Nos modèles d’entreprise eux-mêmes ont évolué dans le même sens : la fabrication, qui en était la clé, a été remplacé petit à petit par l’innovation et la conception, devenues les vraies sources de différenciation et de création de valeur sur le long terme. La première leçon que nous devons tirer de cette évolution est la suivante : dans l’économie de la connaissance, les nouveaux modèles d’entreprise doivent évoluer rapidement sous peine de disparition. L’Intelligence Artificielle est un des catalyseurs de cette évolution.
La question qui se pose à nous, entrepreneurs et citoyens est donc la suivante : comment saisir cette opportunité offerte par l’Intelligence Artificielle d’entrer maintenant dans la nouvelle économie de la connaissance ? Comment en faire un élément de compétitivité et de différenciation français ? Si nous voulons en être, quel rôle les entreprises ont-elles à jouer ?

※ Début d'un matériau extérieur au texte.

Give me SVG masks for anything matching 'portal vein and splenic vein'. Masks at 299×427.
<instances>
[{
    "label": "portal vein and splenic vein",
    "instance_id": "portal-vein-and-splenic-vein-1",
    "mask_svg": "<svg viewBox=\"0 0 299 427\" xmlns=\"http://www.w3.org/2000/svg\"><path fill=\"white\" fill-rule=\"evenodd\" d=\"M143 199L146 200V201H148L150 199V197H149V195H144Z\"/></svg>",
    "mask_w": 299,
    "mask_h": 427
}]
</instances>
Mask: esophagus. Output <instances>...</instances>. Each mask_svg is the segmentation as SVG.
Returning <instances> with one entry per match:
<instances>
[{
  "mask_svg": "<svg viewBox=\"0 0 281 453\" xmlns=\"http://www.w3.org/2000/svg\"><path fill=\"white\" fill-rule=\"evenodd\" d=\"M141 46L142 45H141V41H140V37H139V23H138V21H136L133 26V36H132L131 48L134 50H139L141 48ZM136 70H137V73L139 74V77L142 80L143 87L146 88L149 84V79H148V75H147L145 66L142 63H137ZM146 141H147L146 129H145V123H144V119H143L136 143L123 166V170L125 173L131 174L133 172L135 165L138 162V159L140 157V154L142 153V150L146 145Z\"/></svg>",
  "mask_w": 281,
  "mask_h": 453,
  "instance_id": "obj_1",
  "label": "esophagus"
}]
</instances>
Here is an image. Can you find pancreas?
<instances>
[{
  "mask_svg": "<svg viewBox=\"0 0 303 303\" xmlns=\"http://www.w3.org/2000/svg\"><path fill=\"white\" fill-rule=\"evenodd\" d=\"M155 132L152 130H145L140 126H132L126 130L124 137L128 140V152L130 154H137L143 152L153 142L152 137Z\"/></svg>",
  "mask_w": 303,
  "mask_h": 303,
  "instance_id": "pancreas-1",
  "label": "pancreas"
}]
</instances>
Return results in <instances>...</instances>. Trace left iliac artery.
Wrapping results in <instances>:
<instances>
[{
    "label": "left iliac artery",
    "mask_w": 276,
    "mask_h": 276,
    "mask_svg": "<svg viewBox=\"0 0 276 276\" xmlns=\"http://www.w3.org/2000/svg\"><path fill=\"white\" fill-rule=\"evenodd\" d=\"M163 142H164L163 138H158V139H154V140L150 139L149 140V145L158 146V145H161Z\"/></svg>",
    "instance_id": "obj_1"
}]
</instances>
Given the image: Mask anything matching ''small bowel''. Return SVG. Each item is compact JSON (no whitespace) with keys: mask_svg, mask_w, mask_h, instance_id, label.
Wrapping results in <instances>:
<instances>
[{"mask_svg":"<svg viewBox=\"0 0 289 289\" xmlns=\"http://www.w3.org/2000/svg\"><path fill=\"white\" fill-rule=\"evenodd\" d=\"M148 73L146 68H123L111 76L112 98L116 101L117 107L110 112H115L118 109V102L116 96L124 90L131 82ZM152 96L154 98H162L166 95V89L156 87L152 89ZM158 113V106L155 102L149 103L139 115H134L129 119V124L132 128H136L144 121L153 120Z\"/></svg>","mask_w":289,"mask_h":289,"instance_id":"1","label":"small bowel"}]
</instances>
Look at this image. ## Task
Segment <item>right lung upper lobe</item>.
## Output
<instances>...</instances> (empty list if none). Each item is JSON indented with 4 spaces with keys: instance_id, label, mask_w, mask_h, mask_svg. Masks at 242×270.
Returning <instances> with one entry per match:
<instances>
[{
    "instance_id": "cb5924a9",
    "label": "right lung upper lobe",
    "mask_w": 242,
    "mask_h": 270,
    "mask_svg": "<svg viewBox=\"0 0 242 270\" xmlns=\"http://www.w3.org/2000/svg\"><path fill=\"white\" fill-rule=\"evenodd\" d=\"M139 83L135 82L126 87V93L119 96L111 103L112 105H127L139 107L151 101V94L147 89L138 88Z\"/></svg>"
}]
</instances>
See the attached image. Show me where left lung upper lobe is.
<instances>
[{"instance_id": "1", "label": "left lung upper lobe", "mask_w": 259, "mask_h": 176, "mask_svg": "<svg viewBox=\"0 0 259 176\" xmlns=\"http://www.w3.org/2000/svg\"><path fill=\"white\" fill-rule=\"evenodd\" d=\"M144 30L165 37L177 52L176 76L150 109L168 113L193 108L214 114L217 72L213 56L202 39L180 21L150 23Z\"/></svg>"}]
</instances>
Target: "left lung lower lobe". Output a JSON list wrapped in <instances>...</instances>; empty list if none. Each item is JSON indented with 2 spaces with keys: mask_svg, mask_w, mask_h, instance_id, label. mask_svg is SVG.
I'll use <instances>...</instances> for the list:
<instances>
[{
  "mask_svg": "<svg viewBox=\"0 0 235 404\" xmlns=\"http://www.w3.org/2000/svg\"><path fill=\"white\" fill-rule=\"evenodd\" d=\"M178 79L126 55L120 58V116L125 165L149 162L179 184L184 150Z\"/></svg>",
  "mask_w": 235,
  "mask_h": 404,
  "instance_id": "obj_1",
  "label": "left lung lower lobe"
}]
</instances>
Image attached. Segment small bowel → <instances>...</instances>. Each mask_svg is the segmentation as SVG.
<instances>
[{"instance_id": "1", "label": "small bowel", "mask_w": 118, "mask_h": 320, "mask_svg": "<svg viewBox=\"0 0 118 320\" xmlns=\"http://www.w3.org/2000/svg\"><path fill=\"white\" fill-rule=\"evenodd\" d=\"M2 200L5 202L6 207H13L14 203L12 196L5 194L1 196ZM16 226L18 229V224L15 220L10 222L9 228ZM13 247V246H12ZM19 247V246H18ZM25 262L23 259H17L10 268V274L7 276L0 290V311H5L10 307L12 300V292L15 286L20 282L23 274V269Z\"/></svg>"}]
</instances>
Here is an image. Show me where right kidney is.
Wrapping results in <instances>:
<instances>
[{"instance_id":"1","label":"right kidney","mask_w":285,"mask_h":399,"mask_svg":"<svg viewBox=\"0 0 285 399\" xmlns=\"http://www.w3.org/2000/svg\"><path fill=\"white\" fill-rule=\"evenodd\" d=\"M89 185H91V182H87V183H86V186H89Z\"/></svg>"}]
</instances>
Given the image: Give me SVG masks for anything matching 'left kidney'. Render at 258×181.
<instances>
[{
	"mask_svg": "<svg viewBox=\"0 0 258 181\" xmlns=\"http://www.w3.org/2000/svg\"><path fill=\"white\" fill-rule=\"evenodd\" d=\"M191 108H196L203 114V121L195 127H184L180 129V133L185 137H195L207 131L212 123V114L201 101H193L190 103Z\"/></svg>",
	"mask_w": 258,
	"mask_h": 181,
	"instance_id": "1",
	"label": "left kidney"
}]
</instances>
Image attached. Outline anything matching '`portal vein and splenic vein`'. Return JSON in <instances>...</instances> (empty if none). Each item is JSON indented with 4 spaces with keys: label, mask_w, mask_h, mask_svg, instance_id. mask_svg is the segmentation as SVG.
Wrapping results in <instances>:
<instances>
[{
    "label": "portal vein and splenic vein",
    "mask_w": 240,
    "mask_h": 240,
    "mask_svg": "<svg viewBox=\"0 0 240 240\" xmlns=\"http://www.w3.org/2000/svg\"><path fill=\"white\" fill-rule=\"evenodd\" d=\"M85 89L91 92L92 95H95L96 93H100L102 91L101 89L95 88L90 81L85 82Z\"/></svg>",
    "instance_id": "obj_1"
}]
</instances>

A partir du moment où l’on reconnaît que l’Intelligence Artificielle incarne un volet important de l’économie au 21ème siècle, alors il n’y a pas à hésiter : il faut s’engager !
Tout doit être mis en œuvre au niveau national pour que notre pays s’approprie cette opportunité. Cela passe par une vraie prise en compte des enjeux, la mise en place de formations appropriées pour faire monter les talents en compétence, et l’anticipation des nouveaux services apportés par l’Intelligence Artificielle au quotidien, dans l’univers professionnel comme domestique.
L’ampleur du bouleversement a bien été saisie en France et en Europe. A présent, il faut agir et se donner des moyens à la hauteur de l’enjeu historique. Nous courons un vrai risque à nous laisser paralyser par des débats stériles de type « pour ou contre l’Intelligence Artificielle » au lieu de nous demander « quels moyens se donner pour rivaliser avec les milliards de dollars investis chaque année par les Etats-Unis et la Chine pour faire de l’Intelligence Artificielle un élément de croissance responsable ? ». Faute de se poser cette question, dans 10 ans, notre pays n’aura aucune chance de soutenir la comparaison avec ceux qui ont embarqué l’Intelligence Artificielle de manière industrielle.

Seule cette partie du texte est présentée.